■ RECORDS SHOWN
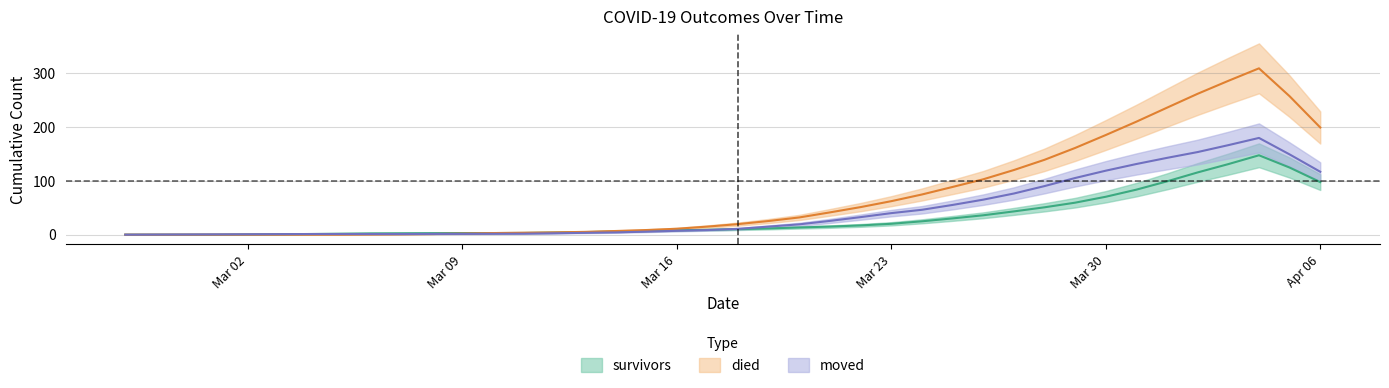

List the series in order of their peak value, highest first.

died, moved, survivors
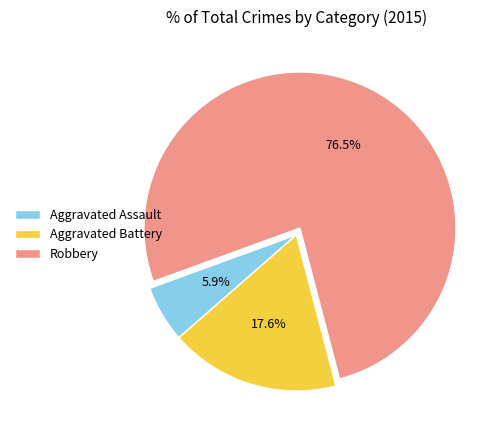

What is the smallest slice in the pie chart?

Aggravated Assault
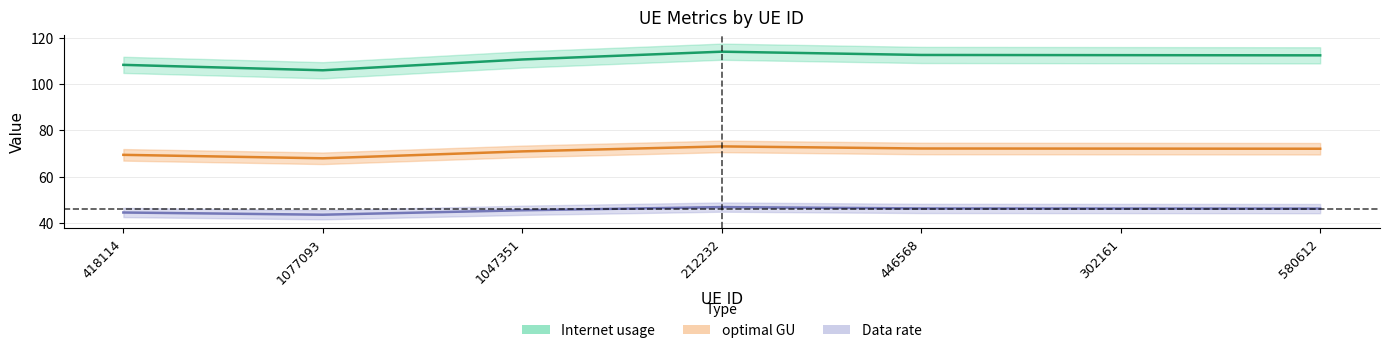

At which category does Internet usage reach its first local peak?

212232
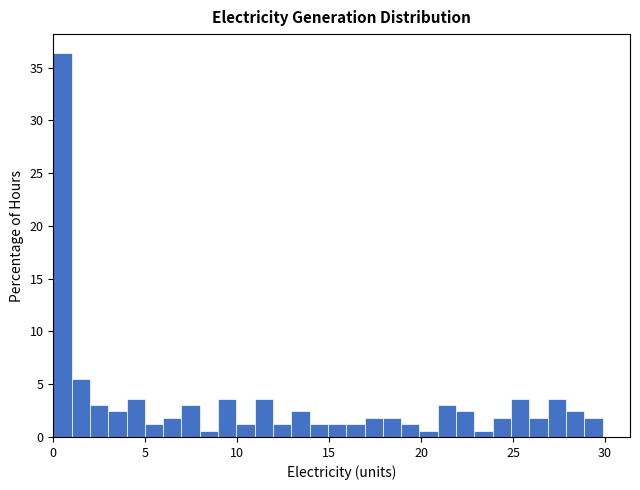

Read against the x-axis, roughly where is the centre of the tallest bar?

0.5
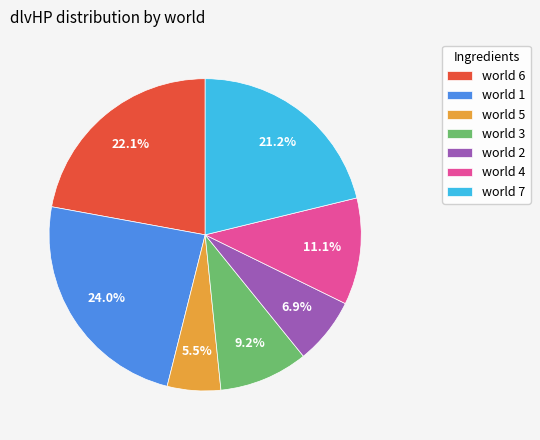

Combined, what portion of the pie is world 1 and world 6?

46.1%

■ WHAT YOU NEED TO DO
Please render the lines above as a JSON list of strings, with one string per line and blank lines skipped. Leave out the pictures.

■ SOLUTION FOR THIS EXERCISE
[
  "List the series in order of their peak value, highest first.",
  "died, moved, survivors",
  "What is the smallest slice in the pie chart?",
  "Aggravated Assault",
  "At which category does Internet usage reach its first local peak?",
  "212232",
  "Read against the x-axis, roughly where is the centre of the tallest bar?",
  "0.5",
  "Combined, what portion of the pie is world 1 and world 6?",
  "46.1%"
]